Even worse is what could happen to your interest rate. Since February, card issuers have been prohibited from raising rates on your existing balance unless your account is 60 days past due. However, once you're 60 days late on a payment, your interest rate could skyrocket.
While the law says penalty fees must be "reasonable and proportional," it places no limit on penalty interest rates, Bourke says. "If you're experiencing some financial difficulty and become 60 days past due on your credit card account, the credit card issuer still has the right to impose any size of (interest rate) penalty on you it wants," he says.

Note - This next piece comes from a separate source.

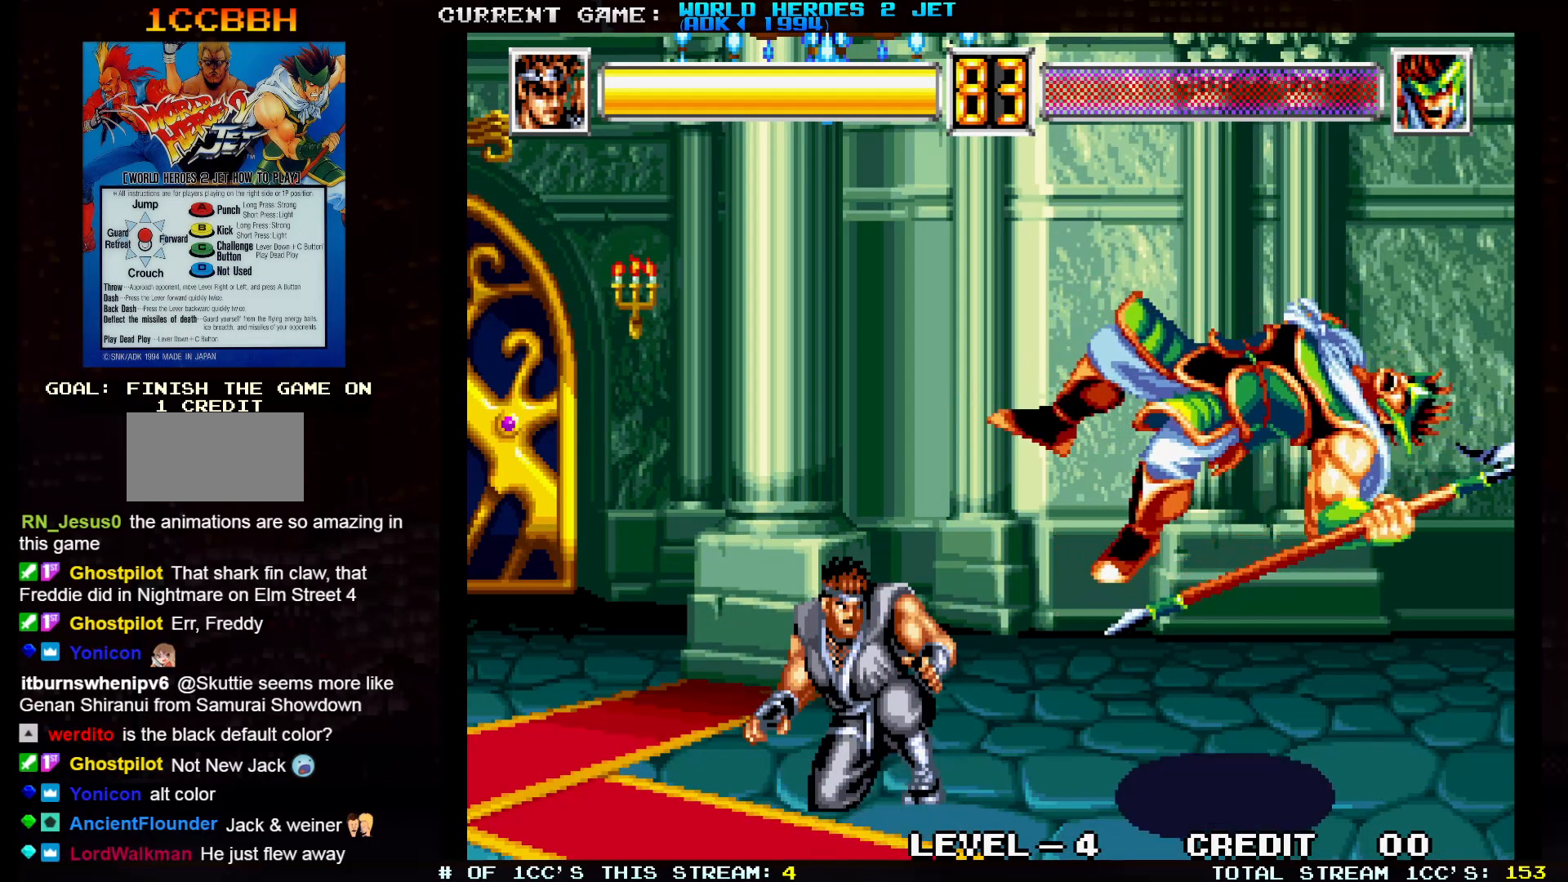
{"dt_ms": 500, "buttons": ["TRIANGLE"], "left_stick": "center", "events": [[117, "left_stick", "center"]]}
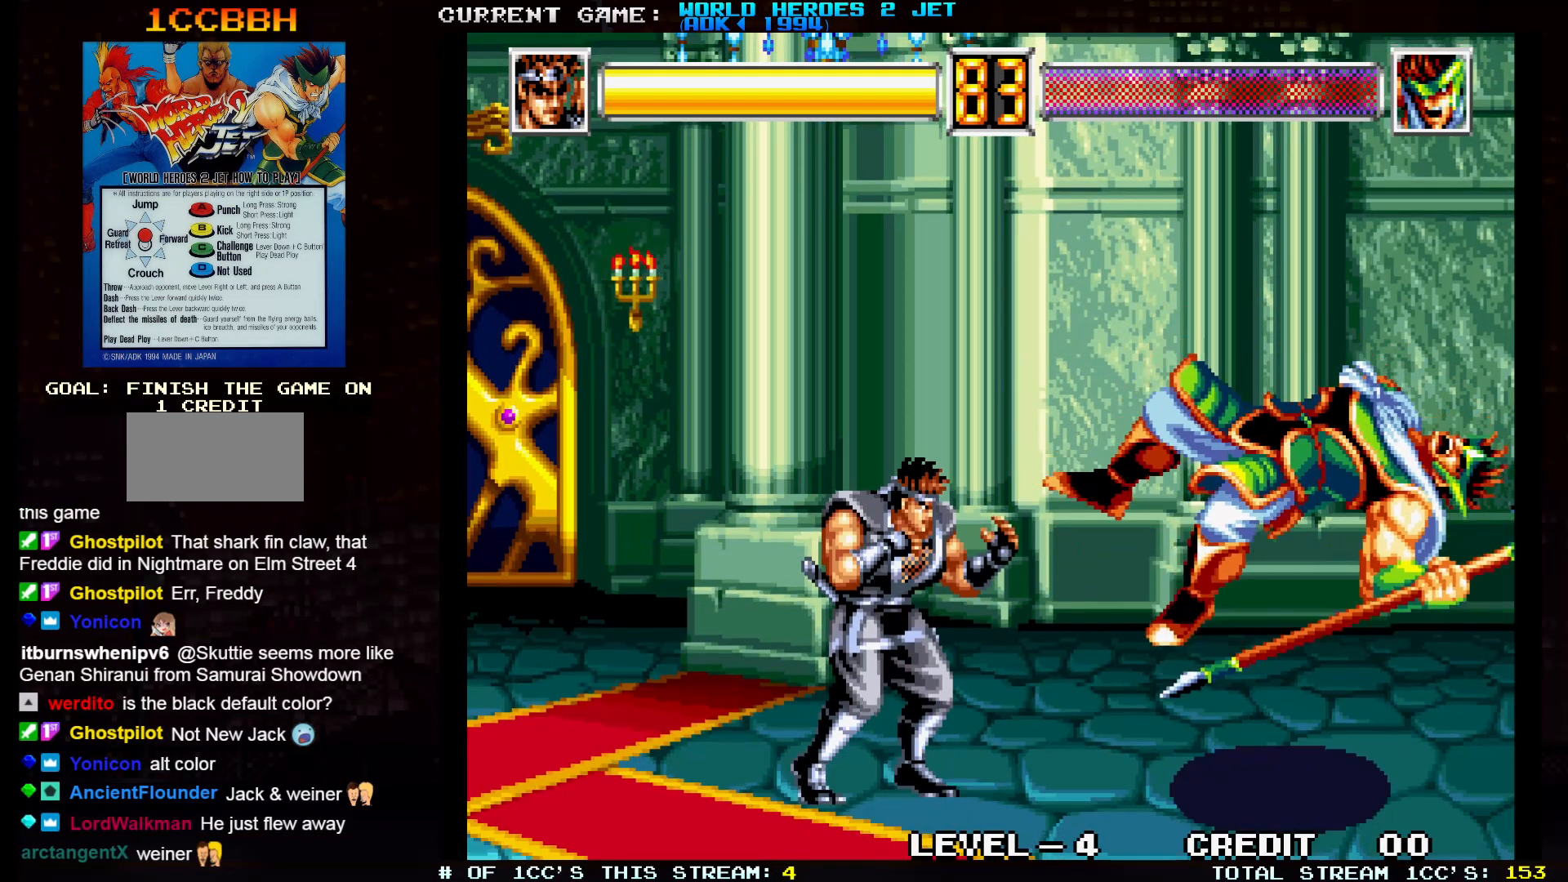
{"dt_ms": 500, "buttons": [], "left_stick": "center", "events": [[100, "TRIANGLE", "up"]]}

And escaping that high rate won't be easy. Issuers must lower your rate to the pre-penalty level if you make on-time payments for the first six months the penalty rate is in effect. But a big increase in your interest rate could make it harder for you make minimum payments, Bourke says. And if you make a late payment during the six-month period, he says, "The penalty rate can last forever."
At least 94% of bank cards and 46% of credit union cards include the right to impose an interest rate penalty in their card holder agreements, according to Pew's analysis. Among those that disclosed their rates, the median rate in March was 29.99%, up from 28.99% in July 2009.
To avoid costly oversights, take advantage of free e-mail reminders provided by many credit card issuers, says Bill Hardekopf, chief executive officer of LowCards.com.
"My advice is, do everything you can to make your monthly payment on time."